Building a future-ready talent pipeline with a skills-based approach
By Kevin Pennington, Robert Tate, Brandon Yerre; PwC US Principals, Consulting Solutions | Published: October 5, 2023 | Read time: 5 minutes
How to identify and close skill gaps, create a more agile workforce and prepare for the future of work.
In part one of this article series, you took the first steps in moving toward a skills-based talent strategy. You’ve asked the right questions and considered how the right technology can help. Now, it’s time to do the work of cultivating a culture that values skills over credentials alone. To do that, you should build a talent supply chain that often starts within that culture — by developing your own talent and cultivating the new skills you’ll likely need to meet increasingly complex technologies and business challenges.
Jobs of tomorrow demand a skills-based approach
More than half of CEOs believe labor and skills shortages will significantly impact profitability in their industry over the next 10 years. Digital literacy is perhaps the most in-demand skill given the proliferation of emerging technologies. Generative AI, machine learning, cybersecurity threats and devices connected through the Internet of Things (IoT) are creating demand for entirely new roles to build intelligent products and safeguard data. But despite this gold rush of technological advancements, thousands of digital and tech jobs may go unfilled. About 418,500 openings each year, on average, are projected to come from growth and replacement needs.
Technology isn't the only sector at risk from this shortage of training. Digital skills will likely play a critical role for operational workers including finance, HR, marketing and sales. And millions of skilled workers will also be needed to maintain progress within industries like supply chain and logistics, green energy, healthcare, elderly care and education.
Organizations may look to post-secondary education and technical training to help fill gaps but many workers globally are mismatched in their work based on pre-specified education requirements. In the global labor market of 687 million workers, only half are employed in roles that are well-matched to their formal education levels. And in the US, there can also be other obstacles to access, most particularly for women, latino/hispanic and black Americans entering computer science education programs and the tech sector at significantly lower rates than other groups.
A skills-based approach can help address these challenges by focusing on a person’s skills and abilities instead of educational background or previously held job titles. By tweaking your talent acquisition and upskilling approach through a skills-based lens, your organization can get the skills you need for a role while building a rich talent pipeline for the jobs of tomorrow.
Think skills-first when it comes to recruitment and retention
Organizations that use a skills-based approach could be broadcasting it as part of their recruitment strategy to draw in — and retain — life-long learners who are open to evolving roles and skills. But many companies may not recognize the skills their employees already have or what their future employees may need.

────────────────

- [Set task A] From the plant sheet records, copy word for word the stretch from the line containing "collection date: 1923-11" through the line containing "collectors: D. Petrie", including both of those lines. Leave out the pictures.

────────────────

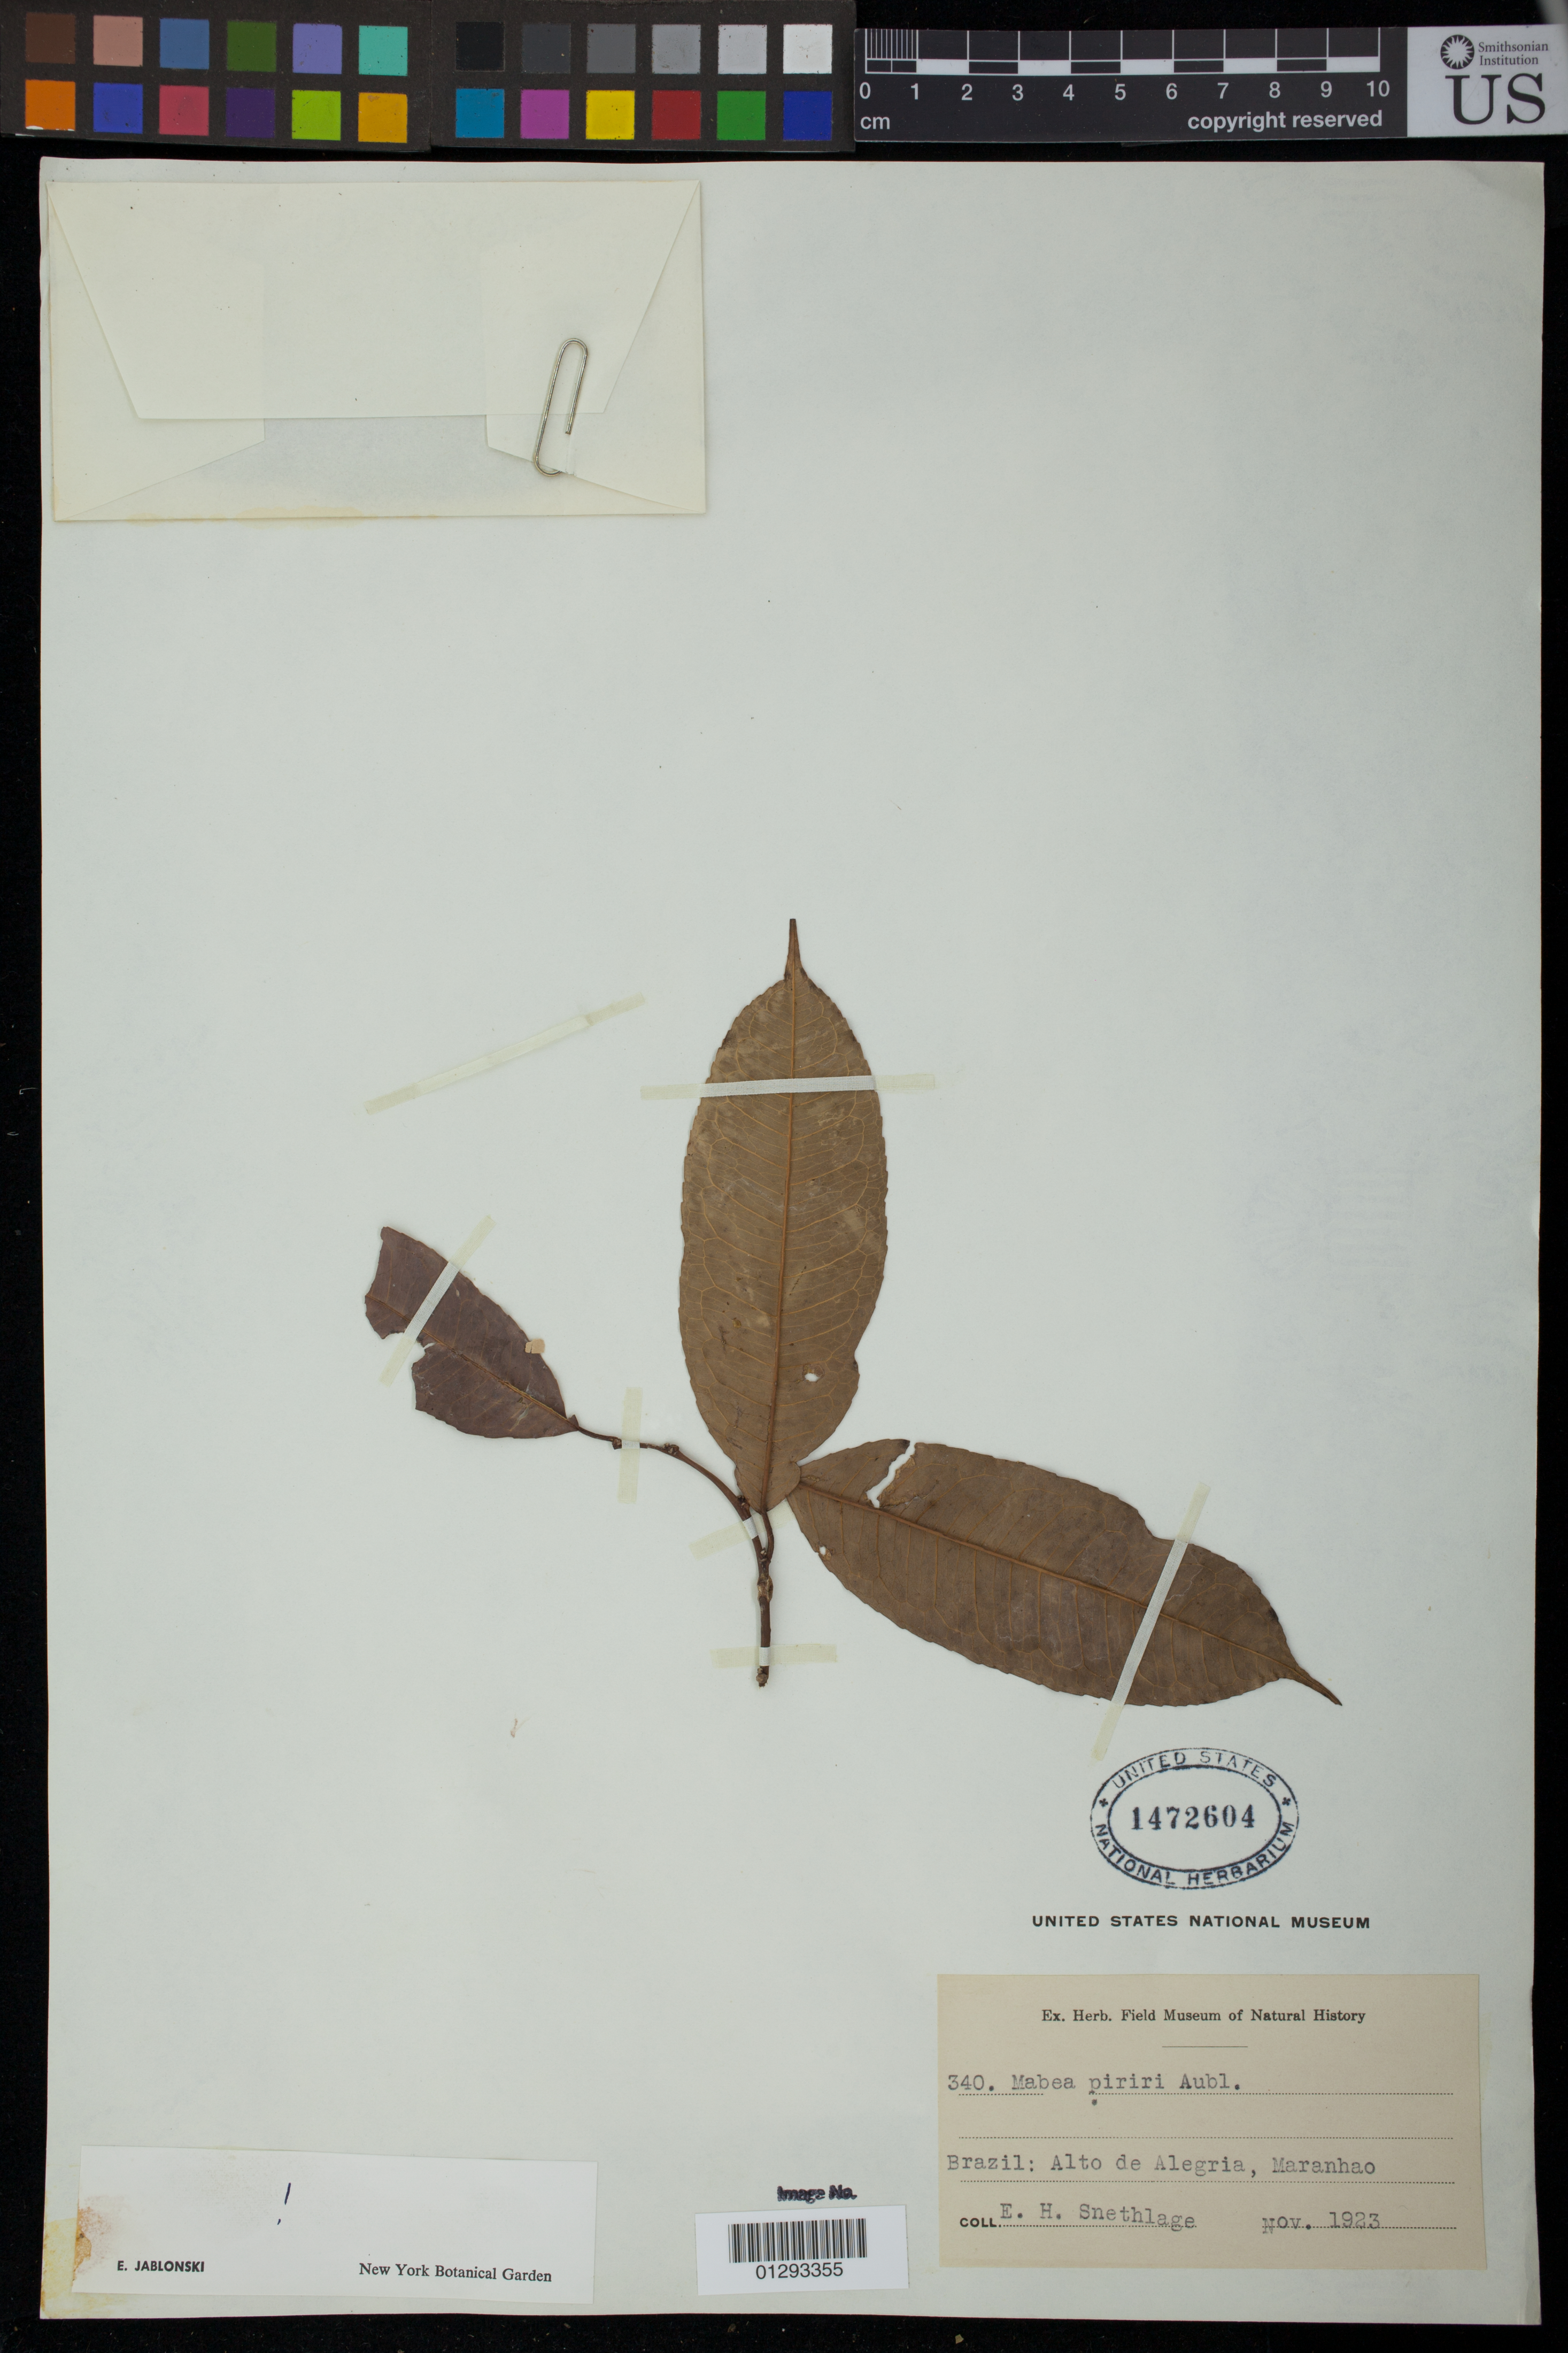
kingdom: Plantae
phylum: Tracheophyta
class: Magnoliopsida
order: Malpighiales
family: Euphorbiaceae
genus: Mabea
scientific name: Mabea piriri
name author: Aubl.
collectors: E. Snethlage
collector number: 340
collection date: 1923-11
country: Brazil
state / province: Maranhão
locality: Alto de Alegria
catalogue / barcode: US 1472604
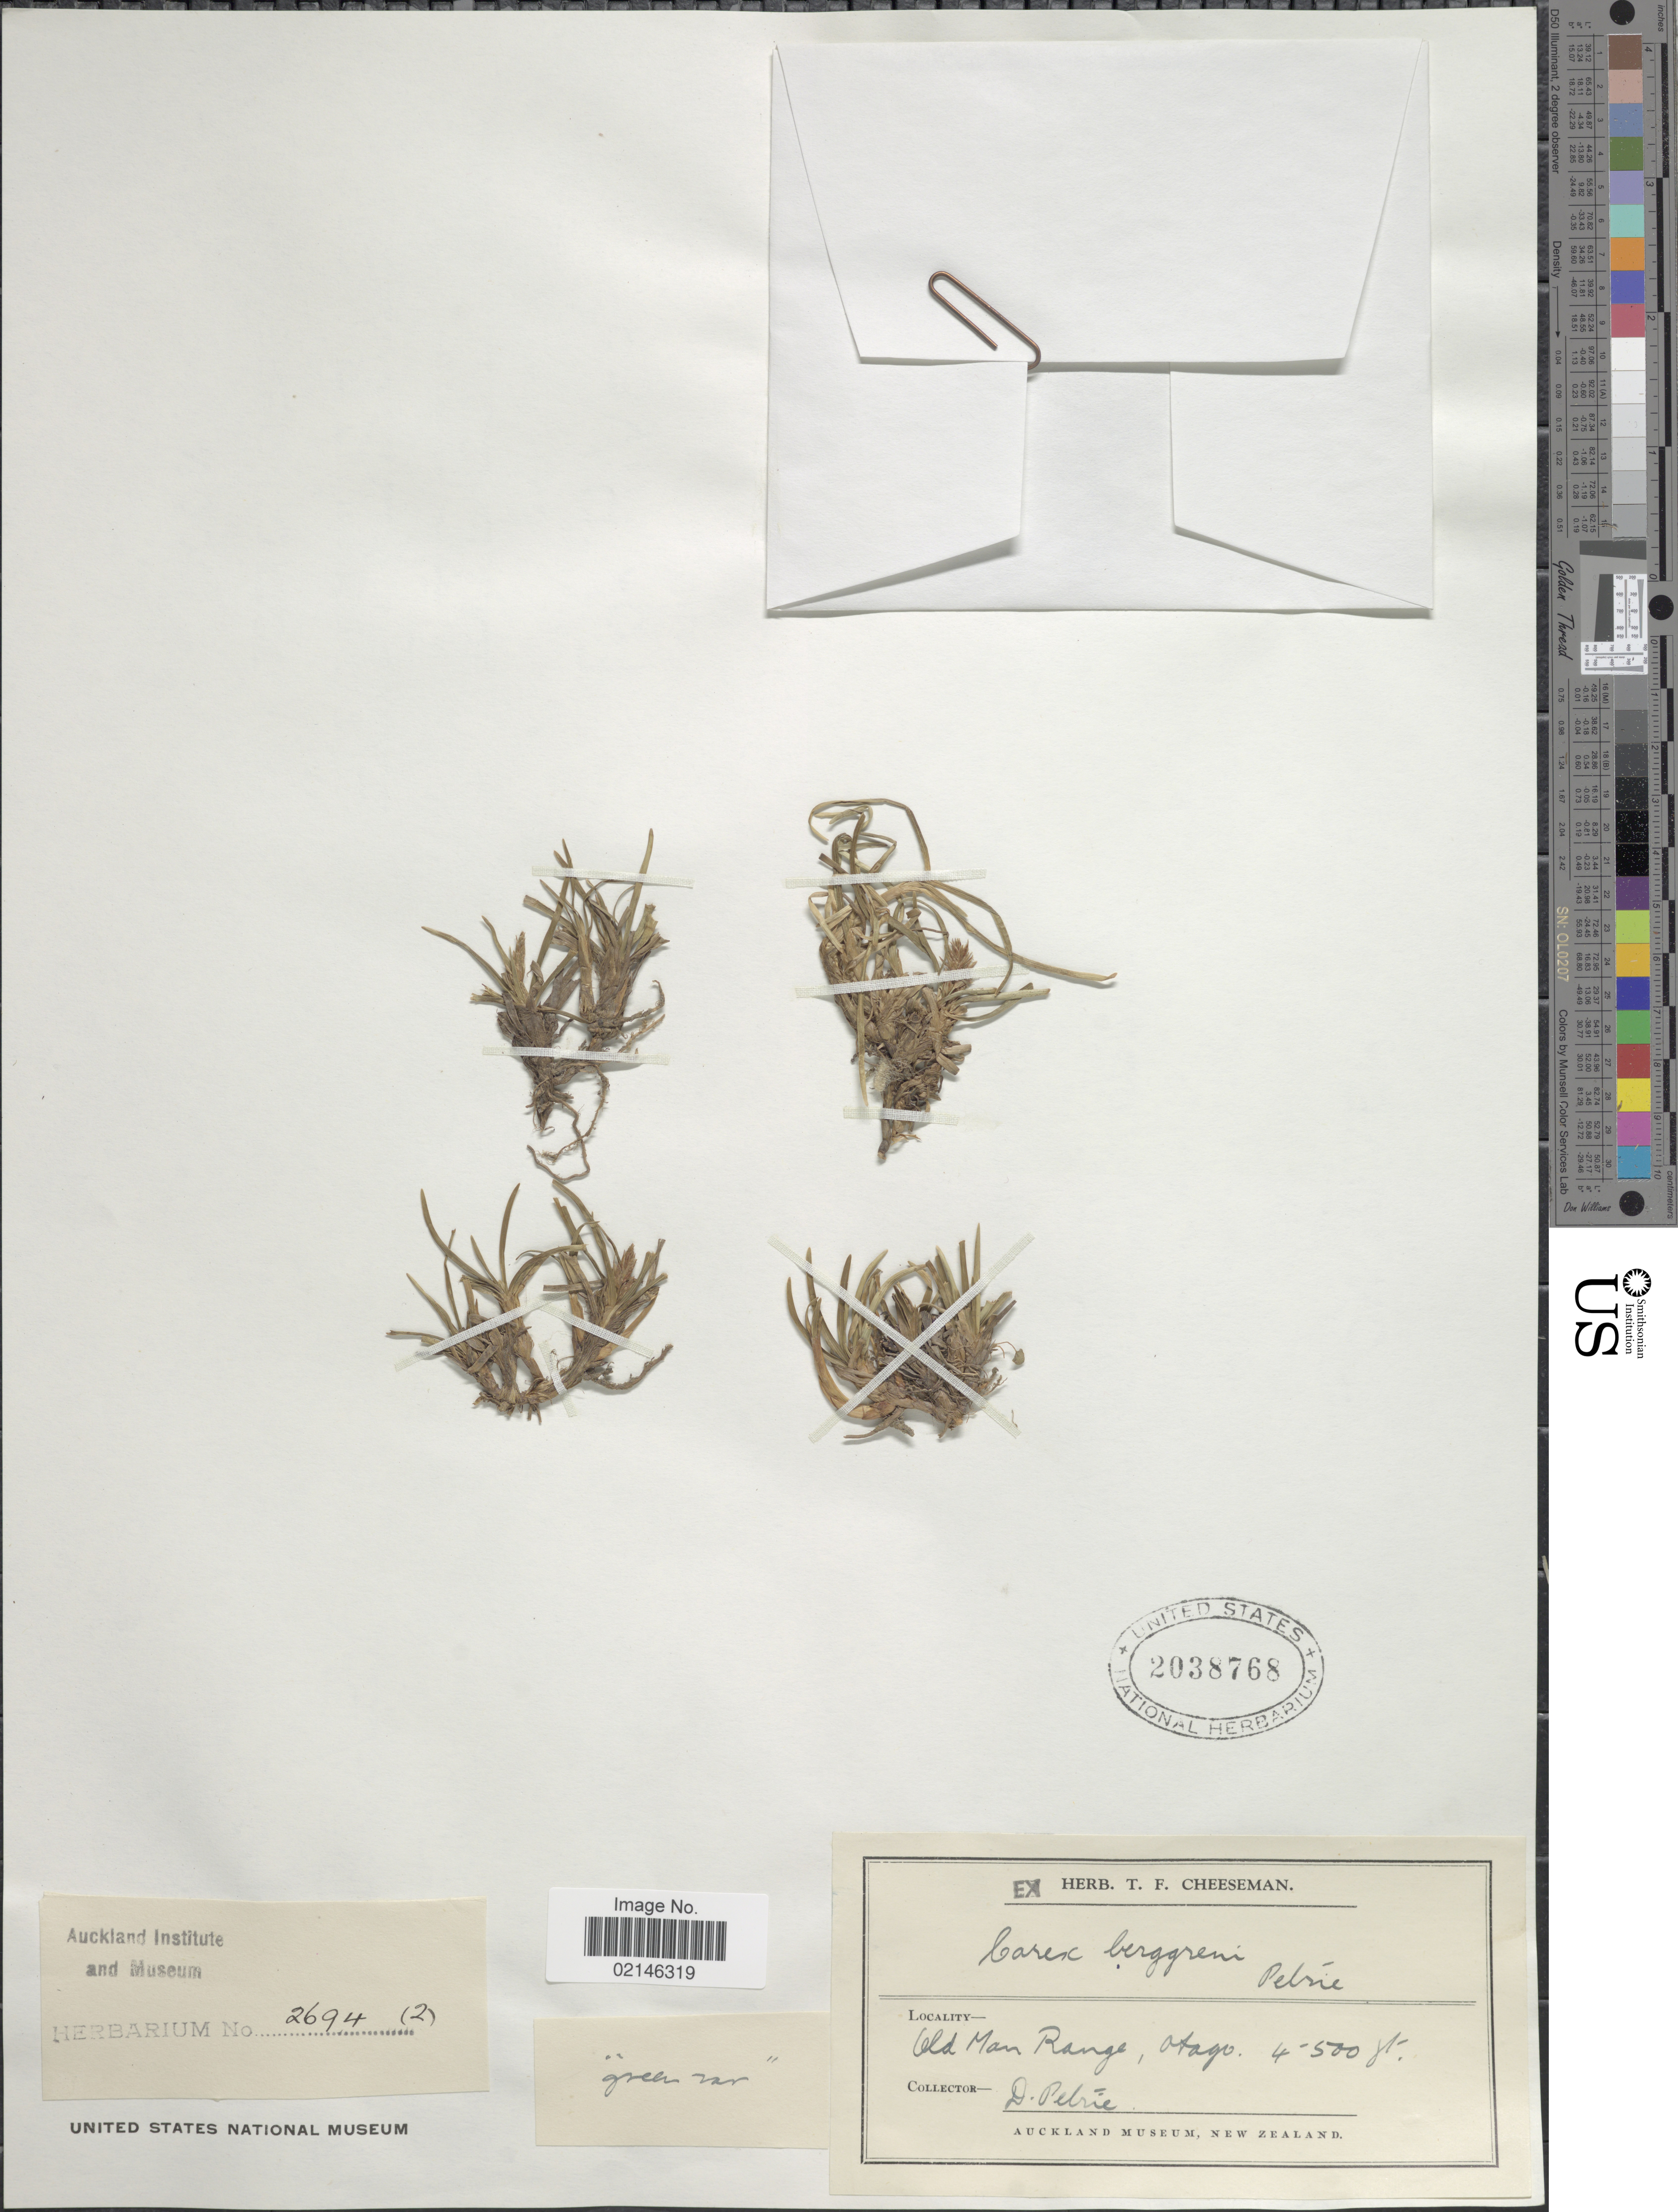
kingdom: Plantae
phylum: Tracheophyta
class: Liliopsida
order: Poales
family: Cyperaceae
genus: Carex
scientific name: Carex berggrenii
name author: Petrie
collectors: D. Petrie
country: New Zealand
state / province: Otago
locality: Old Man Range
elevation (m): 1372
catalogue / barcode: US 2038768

────────────────

- [Set task B] Continue the article on skills-based talent pipelines from where it stops.

- [Expected output A]
collection date: 1923-11
country: Brazil
state / province: Maranhão
locality: Alto de Alegria
catalogue / barcode: US 1472604
kingdom: Plantae
phylum: Tracheophyta
class: Liliopsida
order: Poales
family: Cyperaceae
genus: Carex
scientific name: Carex berggrenii
name author: Petrie
collectors: D. Petrie

- [Expected output B]
Over a third of employees say they have skills that aren’t apparent from their qualifications, job history or job titles; and 27% say that employers focus too much on job histories and not enough on skills. This can lead to missed opportunities in sourcing, promoting and upskilling the right candidates.
A skills-first mindset can help improve recruiting and retention by providing more opportunities for mobility and career advancement, as well as more consistency and reliability in job postings. Organizations can articulate skill needs in job descriptions by leveraging a skills dictionary, or skills taxonomy that serves as a glossary of hard and soft skills for your organization, and can set this strategy in motion.
For example, your existing recruiting template might include a minimum IT experience requirement for a software engineer but what if the role calls for a brand new coding language or emerging skill? The fast pace of technological advancements can make job descriptions feel vague. A skills dictionary can help recruiters and hiring managers understand the skills that prop up a role (e.g., machine learning, robotics, specific programming languages) as well as the soft skills (e.g., creativity, project management, communication) to funnel in more qualified candidates.
When you emphasize a skilled-based approach as part of your retention and engagement practice, you can foster a workforce that's ready to address emerging challenges and opportunities — and many will be. Fifty-three percent of employees say their job requires specialist training (up from 49% in 2022) and many of them want to upskill themselves and be part of an innovative organization. It’s one of the “non-negotiables” of workers in this new hybrid era of work.
A clear skills-map and terminology can help you make sure your upskilling provider has industry and function-relevant training that your employees need for the future of work. And in the process, you can begin to uncover commonalities between the skills needed across business functions, organically drawing connections that employees can use to map out their upskilling or reskilling journeys that can take them to the next level of their careers.
Bring together the full spectrum of HR data for a richer skills-based culture
Connecting your HR data with the right upskilling platform can automate and unlock insights that can lead to building a skills-based culture that drives performance and growth. Compared to those that haven't adopted a skills-first practice, organizations that have cultivated a skills-first culture are 63% more likely to achieve results across key workforce outcomes, including meeting or exceeding financial targets. And you can get even more ROI on upskilling dollars when employees can apply what they learned in ways that benefit both the functional area and the overall business.
Consider this scenario. After integrating its skills taxonomy into its human capital management (HCM) system, a financial services company can compare its finance professional’s, current skills to its goals for a future digital ecosystem that accelerates insights and analysis through automation.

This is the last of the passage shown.